1.18 Who Handles Wildcards?

Wildcards (1.16) are actually defined by the UNIX shells, rather than the UNIX filesystem. In theory, a new shell could define new wildcards, and consequently, we should discuss wildcarding when we discuss the shell. In practice, all UNIX shells (including ksh, bash, and other variants (1.8)) honor the same wildcard conventions, and we don't expect to see anyone change the rules. (But different shells do different things when a wildcard doesn't match (15.4).)

You may see different wildcarding if you buy a special-purpose shell that emulates another operating system (for example, a shell that looks like DEC's DCL)-in this case, your shell will obey the other operating system's wildcard rules. But even in this case, operating system designers stick to a reasonably similar set of wildcard rules.

The fact that the shell defines wildcards, rather than the filesystem itself or the program you're running, has some important implications for a few commands. Most of the time, a program never sees wildcards. For example, typing:

% lpr *

is exactly the same as typing:

% lpr file1 file2 file3 file4 file5

In this case everything works as expected. But there are other situations in which wildcards don't work at all. Assume you want to read some files from a tape, which requires the command tar x (20.4), so you type the command tar x *.txt. Will you be happy or disappointed?

You'll be disappointed - unless older versions of the files you want are already in your current directory (1.21). The shell expands the wildcard *.txt, according to what's in the current directory, before it hands the completed command line over to tar for execution. All tar gets is a list of files.
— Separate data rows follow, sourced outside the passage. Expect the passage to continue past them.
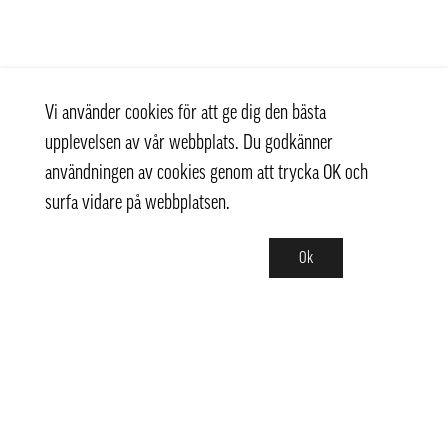
Vi använder cookies för att ge dig den bästa
upplevelsen av vår webbplats. Du godkänner
användningen av cookies genom att trycka OK och
surfa vidare på webbplatsen.
Ok
Kontakt
info@pongmarket.se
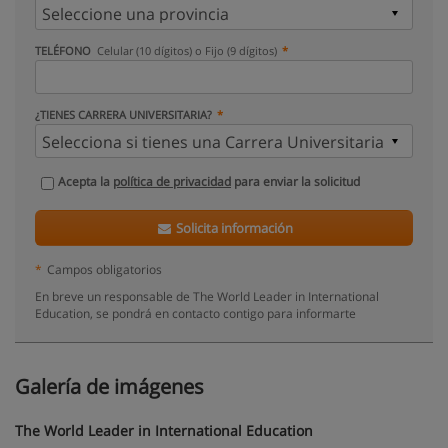
TELÉFONO
Celular (10 dígitos) o Fijo (9 dígitos)
¿TIENES CARRERA UNIVERSITARIA?
Acepta la
política de privacidad
para enviar la solicitud
Solicita información
*
Campos obligatorios
En breve un responsable de The World Leader in International
Education, se pondrá en contacto contigo para informarte
Galería de imágenes
The World Leader in International Education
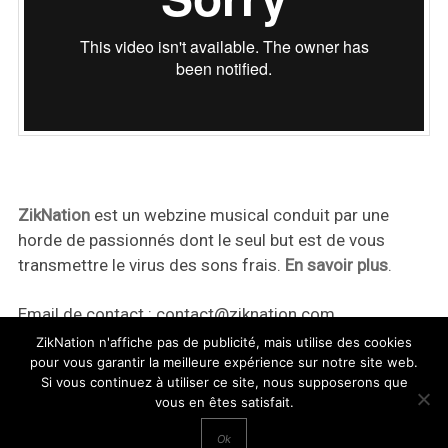
ZikNation
est un webzine musical conduit par une
horde de passionnés dont le seul but est de vous
transmettre le virus des sons frais.
En savoir plus
.
Email de contact :
contact@ziknation.com
ZikNation n'affiche pas de publicité, mais utilise des cookies
pour vous garantir la meilleure expérience sur notre site web.
Si vous continuez à utiliser ce site, nous supposerons que
vous en êtes satisfait.
ZikNation 2024
Ok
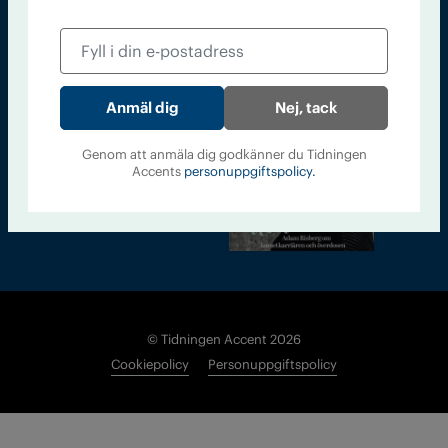
Läs tidigare
nummer av
Nej, tack
Accent
Genom att anmäla dig godkänner du Tidningen
Accents
personuppgiftspolicy.
© Tidningen Accent 2026
Cookiepolicy
Personuppgiftspolicy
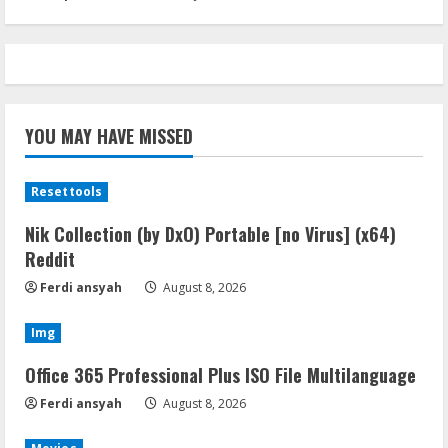
YOU MAY HAVE MISSED
Resettools
Nik Collection (by DxO) Portable [no Virus] (x64)
Reddit
Ferdi ansyah
August 8, 2026
Img
Office 365 Professional Plus ISO File Multilanguage
Ferdi ansyah
August 8, 2026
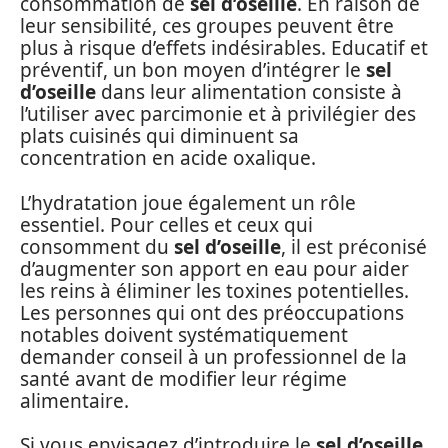
consommation de
sel d’oseille
. En raison de
leur sensibilité, ces groupes peuvent être
plus à risque d’effets indésirables. Educatif et
préventif, un bon moyen d’intégrer le
sel
d’oseille
dans leur alimentation consiste à
l’utiliser avec parcimonie et à privilégier des
plats cuisinés qui diminuent sa
concentration en acide oxalique.
L’hydratation joue également un rôle
essentiel. Pour celles et ceux qui
consomment du
sel d’oseille
, il est préconisé
d’augmenter son apport en eau pour aider
les reins à éliminer les toxines potentielles.
Les personnes qui ont des préoccupations
notables doivent systématiquement
demander conseil à un professionnel de la
santé avant de modifier leur régime
alimentaire.
Si vous envisagez d’introduire le
sel d’oseille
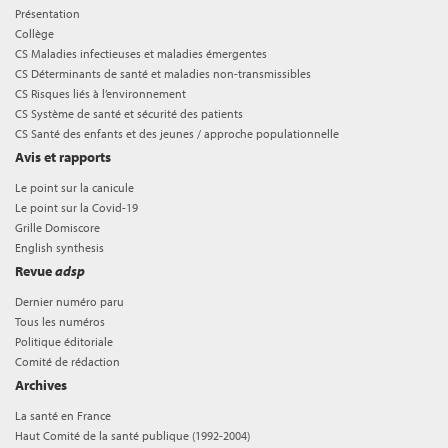
Présentation
Collège
CS Maladies infectieuses et maladies émergentes
CS Déterminants de santé et maladies non-transmissibles
CS Risques liés à l’environnement
CS Système de santé et sécurité des patients
CS Santé des enfants et des jeunes / approche populationnelle
Avis et rapports
Le point sur la canicule
Le point sur la Covid-19
Grille Domiscore
English synthesis
Revue
adsp
Dernier numéro paru
Tous les numéros
Politique éditoriale
Comité de rédaction
Archives
La santé en France
Haut Comité de la santé publique (1992-2004)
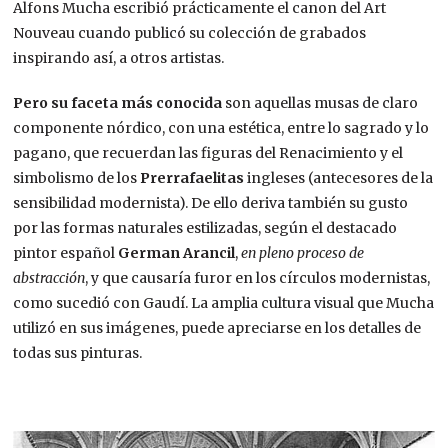
Alfons Mucha escribió prácticamente el canon del Art
Nouveau cuando publicó su colección de grabados
inspirando así, a otros artistas.
Pero su faceta más conocida
son aquellas musas de claro
componente nórdico, con una estética, entre lo sagrado y lo
pagano, que recuerdan las figuras del Renacimiento y el
simbolismo de los
Prerrafaelitas
ingleses (antecesores de la
sensibilidad modernista). De ello deriva también su gusto
por las formas naturales estilizadas, según el destacado
pintor español
German Arancil
,
en pleno proceso de
abstracción
, y que causaría furor en los círculos modernistas,
como sucedió con Gaudí. La amplia cultura visual que Mucha
utilizó en sus imágenes, puede apreciarse en los detalles de
todas sus pinturas.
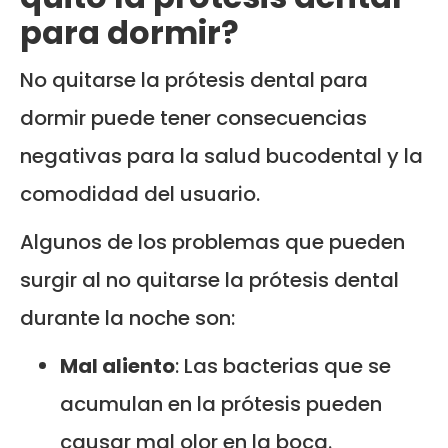
para dormir?
No quitarse la prótesis dental para
dormir puede tener consecuencias
negativas para la salud bucodental y la
comodidad del usuario.
Algunos de los problemas que pueden
surgir al no quitarse la prótesis dental
durante la noche son:
Mal aliento
: Las bacterias que se
acumulan en la prótesis pueden
causar mal olor en la boca.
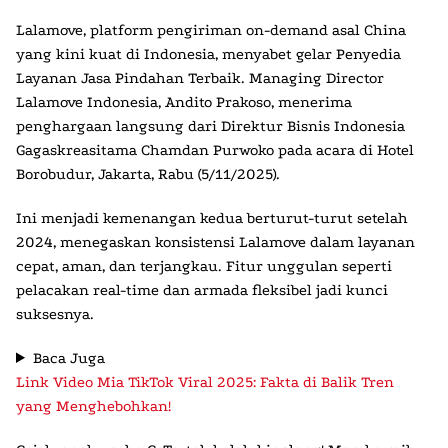
Lalamove
, platform pengiriman on-demand asal China
yang kini kuat di Indonesia, menyabet gelar
Penyedia
Layanan Jasa Pindahan Terbaik
. Managing Director
Lalamove Indonesia, Andito Prakoso, menerima
penghargaan langsung dari Direktur Bisnis Indonesia
Gagaskreasitama Chamdan Purwoko pada acara di Hotel
Borobudur, Jakarta, Rabu (5/11/2025).
Ini menjadi kemenangan kedua berturut-turut setelah
2024, menegaskan konsistensi Lalamove dalam layanan
cepat, aman, dan terjangkau. Fitur unggulan seperti
pelacakan real-time dan armada fleksibel jadi kunci
suksesnya.
Baca Juga
Link Video Mia TikTok Viral 2025: Fakta di Balik Tren
yang Menghebohkan!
But you're probably not interested in the current directory; you probably want the wildcard * to be expanded on the tape, retrieving any *.txt files that the tape has.

There's a way to pass wildcards to programs, without having them interpreted by the shell. Simply put *.txt in quotes (8.14). The quotes prevent the UNIX shell from expanding the wildcard, passing it to the command unchanged. Programs that can be used in this way (like uucp and rcp (1.33)) know how to handle wildcards, obeying the same rules as the shell (in fact, these programs usually start a shell to interpret their arguments). You only need to make sure that the programs see the wildcards, that they aren't stripped by the shell before it passes the command line to the program. As a more general rule, you should be aware of when and why a wildcard gets expanded, and you should know how to make sure that wildcards are expanded at an appropriate time.

NOTE: If your shell understands the {} characters (9.5), you can use them because they can generate any string - not just filenames that already exist. You have to type the unique part of each name, but you only have to type the common part once. For example, to extract the files called project/wk9/summary, project/wk14/summary, and project/wk15/summary from a tar tape, you might use:

% tar xv project/wk{9,14,15}/summary
x project/wk9/summary, 3161 bytes, 7 tape blocks
x project/wk14/summary, 878 bytes, 2 tape blocks
x project/wk15/summary, 2268 bytes, 5 tape blocks

Some versions of tar understand wildcards, but many don't. There is a clever workaround (20.9).